Panteon na Łączce
Treść
Zdjęcie: Marek Borawski/ Nasz Dziennik
Z dr. Łukaszem Kamińskim, prezesem Instytutu Pamięci Narodowej, rozmawia Zenon Baranowski
Z jakich powodów Instytut dąży do trwałego przeniesienia współczesnych grobów z Łączki, a nie tylko ich czasowego ekshumowania?
– Są dwa główne powody naszych wspólnych z Radą Ochrony Pamięci Walk i Męczeństwa zabiegów o przeniesienie tych grobów. Pierwszy związany jest z uwarunkowaniami prac ekshumacyjnych. Wariant, który polegałby na czasowej rozbiórce pomników, a następnie wydobyciu szczątków ofiar represji komunistycznych, które znajdują się poniżej współczesnych pochówków, i następnie ich odbudowa jest praktycznie technicznie niewykonalny. Mówimy o 200 grobach, w których jest pochowanych ponad 300 osób. Na czas prac związanych z ekshumacją ofiar komunizmu tych kilkaset trumien trzeba przecież przechować w odpowiednich warunkach. W tej chwili nie ma takiego miejsca.

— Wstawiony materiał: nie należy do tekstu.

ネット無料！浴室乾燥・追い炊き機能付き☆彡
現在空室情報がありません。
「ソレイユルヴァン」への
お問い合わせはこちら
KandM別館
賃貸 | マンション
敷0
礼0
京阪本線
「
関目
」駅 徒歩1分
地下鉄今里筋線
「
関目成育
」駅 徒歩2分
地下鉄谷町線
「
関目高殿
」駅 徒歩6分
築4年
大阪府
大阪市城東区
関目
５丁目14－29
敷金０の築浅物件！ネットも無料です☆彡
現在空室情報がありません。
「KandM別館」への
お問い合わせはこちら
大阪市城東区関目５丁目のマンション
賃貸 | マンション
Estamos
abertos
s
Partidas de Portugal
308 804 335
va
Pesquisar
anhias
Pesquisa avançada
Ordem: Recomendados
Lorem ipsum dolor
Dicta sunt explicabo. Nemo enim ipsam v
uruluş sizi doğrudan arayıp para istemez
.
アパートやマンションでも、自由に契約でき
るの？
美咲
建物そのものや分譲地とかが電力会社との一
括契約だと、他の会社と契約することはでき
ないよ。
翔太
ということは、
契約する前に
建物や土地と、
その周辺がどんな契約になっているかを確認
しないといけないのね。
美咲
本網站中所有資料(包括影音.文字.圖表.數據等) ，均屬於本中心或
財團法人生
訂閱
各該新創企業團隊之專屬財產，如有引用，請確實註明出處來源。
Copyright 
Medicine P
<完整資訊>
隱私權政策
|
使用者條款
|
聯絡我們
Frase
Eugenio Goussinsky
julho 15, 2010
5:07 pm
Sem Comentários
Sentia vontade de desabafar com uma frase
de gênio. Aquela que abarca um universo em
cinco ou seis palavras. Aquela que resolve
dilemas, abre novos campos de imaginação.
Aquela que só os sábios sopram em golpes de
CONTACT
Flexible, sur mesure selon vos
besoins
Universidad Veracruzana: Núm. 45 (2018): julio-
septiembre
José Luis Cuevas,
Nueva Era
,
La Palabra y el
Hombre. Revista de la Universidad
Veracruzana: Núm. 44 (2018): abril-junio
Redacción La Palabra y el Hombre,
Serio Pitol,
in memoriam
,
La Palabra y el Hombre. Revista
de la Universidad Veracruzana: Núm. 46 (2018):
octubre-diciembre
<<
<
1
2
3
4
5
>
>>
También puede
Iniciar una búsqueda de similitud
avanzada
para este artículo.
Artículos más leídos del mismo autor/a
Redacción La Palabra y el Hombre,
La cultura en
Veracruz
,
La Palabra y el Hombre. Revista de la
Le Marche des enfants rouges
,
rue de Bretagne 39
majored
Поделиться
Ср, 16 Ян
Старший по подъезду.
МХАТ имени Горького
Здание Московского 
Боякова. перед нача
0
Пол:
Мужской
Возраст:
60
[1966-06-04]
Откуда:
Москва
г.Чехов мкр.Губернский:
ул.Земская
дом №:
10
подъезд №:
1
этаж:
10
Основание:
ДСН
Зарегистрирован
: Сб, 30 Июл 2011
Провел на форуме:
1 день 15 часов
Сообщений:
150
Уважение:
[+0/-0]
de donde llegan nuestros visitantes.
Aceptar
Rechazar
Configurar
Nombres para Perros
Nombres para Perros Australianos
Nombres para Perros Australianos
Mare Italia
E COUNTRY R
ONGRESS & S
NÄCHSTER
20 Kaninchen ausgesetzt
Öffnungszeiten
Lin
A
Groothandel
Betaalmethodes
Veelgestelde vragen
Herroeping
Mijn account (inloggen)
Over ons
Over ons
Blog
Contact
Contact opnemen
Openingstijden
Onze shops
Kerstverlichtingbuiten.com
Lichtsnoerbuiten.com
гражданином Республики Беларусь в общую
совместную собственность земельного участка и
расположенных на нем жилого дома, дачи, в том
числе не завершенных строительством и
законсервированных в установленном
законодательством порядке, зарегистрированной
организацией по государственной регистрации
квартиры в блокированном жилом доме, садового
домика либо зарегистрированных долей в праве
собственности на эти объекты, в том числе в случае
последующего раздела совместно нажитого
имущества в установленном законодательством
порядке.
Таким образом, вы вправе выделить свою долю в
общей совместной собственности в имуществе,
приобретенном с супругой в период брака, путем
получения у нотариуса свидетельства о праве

Domyślam się, że drugi powód to planowana budowa Panteonu Narodowego.
– Ten drugi powód jest nawet ważniejszy. Jeżeli chcemy bohaterów spoczywających na Łączce pochować z należnymi honorami, jeżeli tam ma powstać miejsce godne nazwy Panteonu Narodowego, to niezmiernie trudno jest sobie wyobrazić, iż zawrze się ono w kwadracie 18 na 18 metrów, który w tej chwili jest wolny. A nawet, według opinii wojewody, i on nie jest do końca wolny, ponieważ mamy tam dwa pochówki cywilne. To są argumenty, z powodu których dążymy do tego, aby takie przesunięcie było możliwe.
Przy takiej wersji minimalnej w grę wchodziłoby jedynie jakieś rozbudowane kolumbarium.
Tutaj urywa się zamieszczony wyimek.